True Cost Accounting vs. Green Premium: Shaping the Future of Agro-Food Innovation

22/06/2023 - Ivoro Ventures

By Pedro Álvarez CEO Ivoro Ventures

After reading the article that Bill Gates just posted on Linkedin from COP28 “How innovation is the key to tackling emissions and improving human welfare at the same time”, I found myself contemplating the juxtaposition of the Green Premium and True Cost Accounting in the realm of agro-foodtech.

In the realm of agro-foodtech innovation, the Green Premium has become a central theme, representing the additional cost associated with adopting sustainable and environmentally friendly technologies. However, to fully appreciate the economic landscape of these innovations, we must delve into the concept of True Cost Accounting. This debate presents a nuanced perspective on the necessity of the Green Premium and how it compares to the externalities generated by conventional, non-green technologies.

 The Green Premium: A Necessary Investment

 1. Environmental Externalities of Non-Green Technologies:

Conventional agro-food technologies often generate externalities, such as greenhouse gas emissions, soil degradation, and water pollution, that are not reflected in their market price.

The Green Premium, therefore, can be viewed as a necessary investment to offset and mitigate the true costs of these externalities, ensuring a more holistic economic evaluation.

 2. Long-Term Economic Viability:

Sustainable agro-foodtech solutions, despite their Green Premium, contribute to the long-term economic viability of the food system.

By considering the broader environmental and social impacts, the Green Premium becomes an investment in the resilience and sustainability of the agro-food sector.

 3. Shifting the Paradigm:

Embracing the Green Premium is part of a paradigm shift towards acknowledging the true value of sustainable practices.

True Cost Accounting involves integrating the external environmental and social costs into the pricing mechanism, aligning more closely with the principles of sustainability.

True Cost Accounting: Unveiling Hidden Costs

 1. Externalities of Non-Green Technologies:

Non-green technologies often create externalities, including resource depletion, pollution, and health impacts, that are not accounted for in their market prices.

True Cost Accounting aims to unveil these hidden costs, providing a more accurate reflection of the environmental and social impact of conventional practices.

 2. Incentivizing Sustainable Practices:

By incorporating externalities into the cost equation, True Cost Accounting creates a level playing field for sustainable agro-foodtech innovations.

This incentivizes businesses and consumers to make choices that align with long-term environmental and social sustainability goals.

 3. Holistic Economic Evaluation:

True Cost Accounting promotes a holistic economic evaluation that goes beyond immediate financial considerations.

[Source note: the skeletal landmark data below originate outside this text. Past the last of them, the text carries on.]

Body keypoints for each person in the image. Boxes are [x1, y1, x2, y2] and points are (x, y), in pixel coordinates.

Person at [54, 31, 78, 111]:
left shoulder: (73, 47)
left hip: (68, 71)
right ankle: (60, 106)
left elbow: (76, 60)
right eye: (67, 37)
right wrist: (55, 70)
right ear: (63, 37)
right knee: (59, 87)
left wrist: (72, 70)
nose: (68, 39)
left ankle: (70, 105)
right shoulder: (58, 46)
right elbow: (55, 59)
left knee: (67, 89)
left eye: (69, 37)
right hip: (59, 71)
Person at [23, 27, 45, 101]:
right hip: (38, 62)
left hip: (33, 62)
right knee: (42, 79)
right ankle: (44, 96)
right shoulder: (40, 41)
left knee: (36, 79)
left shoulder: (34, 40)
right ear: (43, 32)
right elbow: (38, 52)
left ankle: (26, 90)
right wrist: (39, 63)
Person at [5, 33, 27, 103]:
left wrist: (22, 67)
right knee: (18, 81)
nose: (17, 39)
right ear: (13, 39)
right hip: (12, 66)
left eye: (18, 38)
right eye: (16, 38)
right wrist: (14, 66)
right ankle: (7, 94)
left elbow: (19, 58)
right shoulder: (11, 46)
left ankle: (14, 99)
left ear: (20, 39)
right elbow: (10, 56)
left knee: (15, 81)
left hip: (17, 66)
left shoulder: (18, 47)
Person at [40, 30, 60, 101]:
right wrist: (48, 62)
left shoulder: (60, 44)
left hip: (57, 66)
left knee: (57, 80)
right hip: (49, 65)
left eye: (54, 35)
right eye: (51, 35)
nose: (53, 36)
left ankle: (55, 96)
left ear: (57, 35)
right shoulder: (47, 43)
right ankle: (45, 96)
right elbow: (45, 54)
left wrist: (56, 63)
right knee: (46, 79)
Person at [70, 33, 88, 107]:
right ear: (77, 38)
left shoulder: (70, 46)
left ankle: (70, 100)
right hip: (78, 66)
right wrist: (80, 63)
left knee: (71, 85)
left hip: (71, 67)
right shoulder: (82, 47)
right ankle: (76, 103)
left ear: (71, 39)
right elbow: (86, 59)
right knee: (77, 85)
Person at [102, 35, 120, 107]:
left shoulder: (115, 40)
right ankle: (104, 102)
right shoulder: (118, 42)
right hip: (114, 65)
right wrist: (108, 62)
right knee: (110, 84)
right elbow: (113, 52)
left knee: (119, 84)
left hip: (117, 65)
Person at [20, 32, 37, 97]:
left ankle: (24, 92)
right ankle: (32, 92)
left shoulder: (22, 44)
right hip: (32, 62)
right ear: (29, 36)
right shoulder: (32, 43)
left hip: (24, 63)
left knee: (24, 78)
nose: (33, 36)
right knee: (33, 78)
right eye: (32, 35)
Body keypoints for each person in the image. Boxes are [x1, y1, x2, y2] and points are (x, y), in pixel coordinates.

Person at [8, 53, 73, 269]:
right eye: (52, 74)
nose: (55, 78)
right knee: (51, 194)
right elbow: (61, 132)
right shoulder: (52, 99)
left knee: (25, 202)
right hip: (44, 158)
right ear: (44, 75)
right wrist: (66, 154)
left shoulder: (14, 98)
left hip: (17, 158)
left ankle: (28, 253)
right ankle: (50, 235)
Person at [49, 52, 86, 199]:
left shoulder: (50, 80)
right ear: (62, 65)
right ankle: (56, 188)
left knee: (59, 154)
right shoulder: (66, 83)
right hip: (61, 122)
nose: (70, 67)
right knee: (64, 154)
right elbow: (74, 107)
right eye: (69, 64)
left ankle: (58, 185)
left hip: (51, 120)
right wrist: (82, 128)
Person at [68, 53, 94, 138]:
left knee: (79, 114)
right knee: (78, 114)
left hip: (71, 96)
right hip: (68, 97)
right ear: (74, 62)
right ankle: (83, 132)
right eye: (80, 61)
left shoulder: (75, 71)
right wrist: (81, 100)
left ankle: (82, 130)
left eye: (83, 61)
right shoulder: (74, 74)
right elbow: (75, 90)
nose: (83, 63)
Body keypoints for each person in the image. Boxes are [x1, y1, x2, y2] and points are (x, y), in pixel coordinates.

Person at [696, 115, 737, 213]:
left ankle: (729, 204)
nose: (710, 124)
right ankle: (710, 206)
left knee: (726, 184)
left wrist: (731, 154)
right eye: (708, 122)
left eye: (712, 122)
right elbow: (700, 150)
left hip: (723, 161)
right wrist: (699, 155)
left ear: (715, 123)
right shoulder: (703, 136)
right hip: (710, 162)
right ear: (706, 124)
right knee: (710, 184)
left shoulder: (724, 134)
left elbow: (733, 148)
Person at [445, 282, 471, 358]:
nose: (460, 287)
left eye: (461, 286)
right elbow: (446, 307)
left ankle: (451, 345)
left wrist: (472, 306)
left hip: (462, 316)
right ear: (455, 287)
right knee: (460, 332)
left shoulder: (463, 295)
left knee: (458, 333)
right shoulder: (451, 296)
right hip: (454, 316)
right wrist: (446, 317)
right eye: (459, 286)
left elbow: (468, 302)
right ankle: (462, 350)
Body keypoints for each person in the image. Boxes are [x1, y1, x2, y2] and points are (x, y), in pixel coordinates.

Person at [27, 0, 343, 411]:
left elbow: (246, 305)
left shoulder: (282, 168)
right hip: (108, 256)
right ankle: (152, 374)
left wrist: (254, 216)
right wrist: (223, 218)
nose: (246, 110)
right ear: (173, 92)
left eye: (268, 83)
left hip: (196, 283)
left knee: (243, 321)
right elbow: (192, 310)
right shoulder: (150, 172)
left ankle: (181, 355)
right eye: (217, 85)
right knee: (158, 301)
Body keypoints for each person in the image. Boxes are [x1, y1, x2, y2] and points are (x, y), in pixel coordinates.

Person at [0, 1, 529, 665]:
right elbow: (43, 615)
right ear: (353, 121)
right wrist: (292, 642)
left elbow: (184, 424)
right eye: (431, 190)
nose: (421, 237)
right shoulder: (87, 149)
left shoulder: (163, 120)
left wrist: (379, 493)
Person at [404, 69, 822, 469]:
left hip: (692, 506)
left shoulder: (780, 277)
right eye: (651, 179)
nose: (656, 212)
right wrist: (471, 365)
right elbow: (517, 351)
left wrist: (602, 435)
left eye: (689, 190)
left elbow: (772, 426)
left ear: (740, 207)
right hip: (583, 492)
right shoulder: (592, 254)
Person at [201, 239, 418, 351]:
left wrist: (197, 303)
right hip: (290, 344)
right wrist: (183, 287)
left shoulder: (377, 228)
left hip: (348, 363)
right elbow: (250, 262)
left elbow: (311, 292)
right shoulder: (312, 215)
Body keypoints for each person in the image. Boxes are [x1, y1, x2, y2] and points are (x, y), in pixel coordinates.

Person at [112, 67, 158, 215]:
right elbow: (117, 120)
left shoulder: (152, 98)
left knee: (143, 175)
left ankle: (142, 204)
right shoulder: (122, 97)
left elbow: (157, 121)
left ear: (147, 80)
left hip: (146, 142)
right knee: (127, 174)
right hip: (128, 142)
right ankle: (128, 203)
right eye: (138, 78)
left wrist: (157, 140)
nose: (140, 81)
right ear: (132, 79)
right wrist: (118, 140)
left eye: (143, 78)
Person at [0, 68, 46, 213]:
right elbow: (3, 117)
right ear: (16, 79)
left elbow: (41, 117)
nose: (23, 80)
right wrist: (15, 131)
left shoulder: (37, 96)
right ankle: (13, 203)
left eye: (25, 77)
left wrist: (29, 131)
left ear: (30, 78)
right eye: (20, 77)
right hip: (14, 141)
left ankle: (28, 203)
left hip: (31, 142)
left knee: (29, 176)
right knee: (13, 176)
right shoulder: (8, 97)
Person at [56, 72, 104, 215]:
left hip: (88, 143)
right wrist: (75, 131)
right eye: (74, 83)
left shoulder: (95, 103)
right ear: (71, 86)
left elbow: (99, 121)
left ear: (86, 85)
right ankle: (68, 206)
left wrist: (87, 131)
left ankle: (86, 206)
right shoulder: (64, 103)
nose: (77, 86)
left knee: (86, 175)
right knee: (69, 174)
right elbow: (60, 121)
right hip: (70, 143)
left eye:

It encourages stakeholders to consider the broader impact of technologies on ecosystems, human health, and societal well-being.

The Intersection: Green Premium vs. True Cost Accounting

At the intersection of the Green Premium and True Cost Accounting, a dynamic debate unfolds. While the Green Premium signifies an upfront investment in sustainable innovation, True Cost Accounting advocates for a comprehensive evaluation that includes externalities in the pricing mechanism.

As we navigate the evolving landscape of agro-foodtech, finding the equilibrium between the Green Premium and True Cost Accounting becomes imperative. Acknowledging the true costs of conventional technologies and investing in the Green Premium of sustainable alternatives are essential steps towards fostering a resilient, environmentally conscious food system. This dynamic interplay between economic realities and sustainable futures will shape the trajectory of agro-foodtech innovation, influencing how we produce, consume, and account for the food we put on our tables.